O’Gara, the Tropicana’s attorney, appeared stoic during Kassekert’s remarks. Afterward he said: "Obviously I’m disappointed. We’ll go back and see now what the procedures are going forward, and we’ll look at the rights we have with respect to an appeal."
Robert McDevitt, president of the 16,000-member Unite Here local, said the ruling was a victory "for the community and for the industry." "An element that was taking the industry in the wrong direction is being removed. There’s no place for bottom-feeders in Atlantic City," McDevitt said.
The only opposing vote was that of Commissioner Michael Fedorko, who said a license revocation was too severe a step and exceeded the commission’s authority. He said he wanted to follow the enforcement division’s recommendation of a one-year renewal.

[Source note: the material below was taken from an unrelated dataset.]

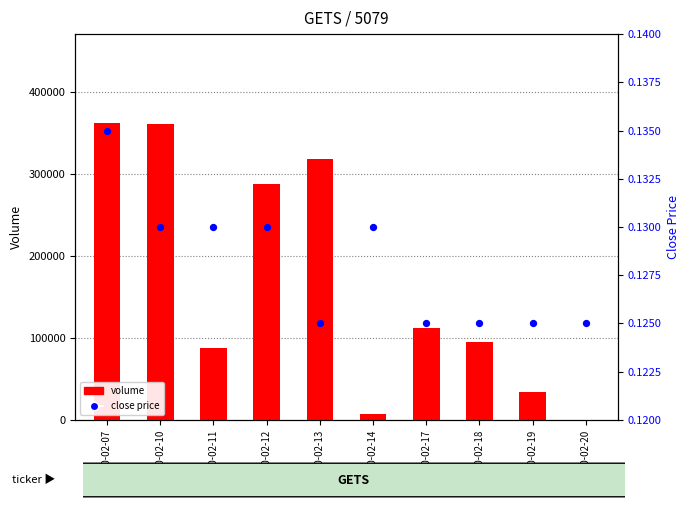

Which series reaches the maximum Y coordinate?

volume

"Clearly, mistakes were made and regulatory infractions occurred," Fedorko said. But, based on the "totality of the record," he said, a limited relicensing, "together with the imposition of stringent license conditions, as proposed by the division, would be appropriate." He said "a casino licensee is extended broad discretion and wide latitude in its efforts to achieve and enhance cost efficiency and profitability."
The commission denied a relicensing in 1989 to the bankrupt operators of the Atlantis Casino Hotel.
Yung, the head of Columbia-Sussex, which owns about 80 hotels across the United States, said in testimony last month that he ordered layoffs as a result of dwindling revenue. He blamed the revenue decline on new competition from Pennsylvania and New York slots parlors and an April order that limited smoking to one-quarter of the casino floors here.
Last month was not much better for the Tropicana. Total gambling revenue for November was down 21.1 percent at the casino. Slots revenue was down 26.4 percent, almost five times the decrease of table-game revenue of 5.6 percent.
Seven other Atlantic City casinos also reported revenue declines last month from a year ago, mostly because of Pennsylvania slots. In her closing remarks last week, Local 54’s attorney, Regina Hertzig, argued for a third party to take over the Tropicana, claiming that privately held Columbia-Sussex was unfit to run it as a first-class facility as specified under the New Jersey Casino Control Act.
The act authorizes the commission "to require each casino licensee to establish and maintain an approved hotel which is in all respects a superior, first-class facility of exceptional quality which will help restore Atlantic City as a resort, tourist and convention destination." The act was passed in 1977, but has since been amended several times.
The gambling commission allowed into evidence 71 customer complaints against the Tropicana over uncleanliness. Tropicana attorneys had wanted the files sealed. The Tropicana’s license was due to expire at 12:01 a.m. December 1, but the commission extended it until a decision was reached on relicensing.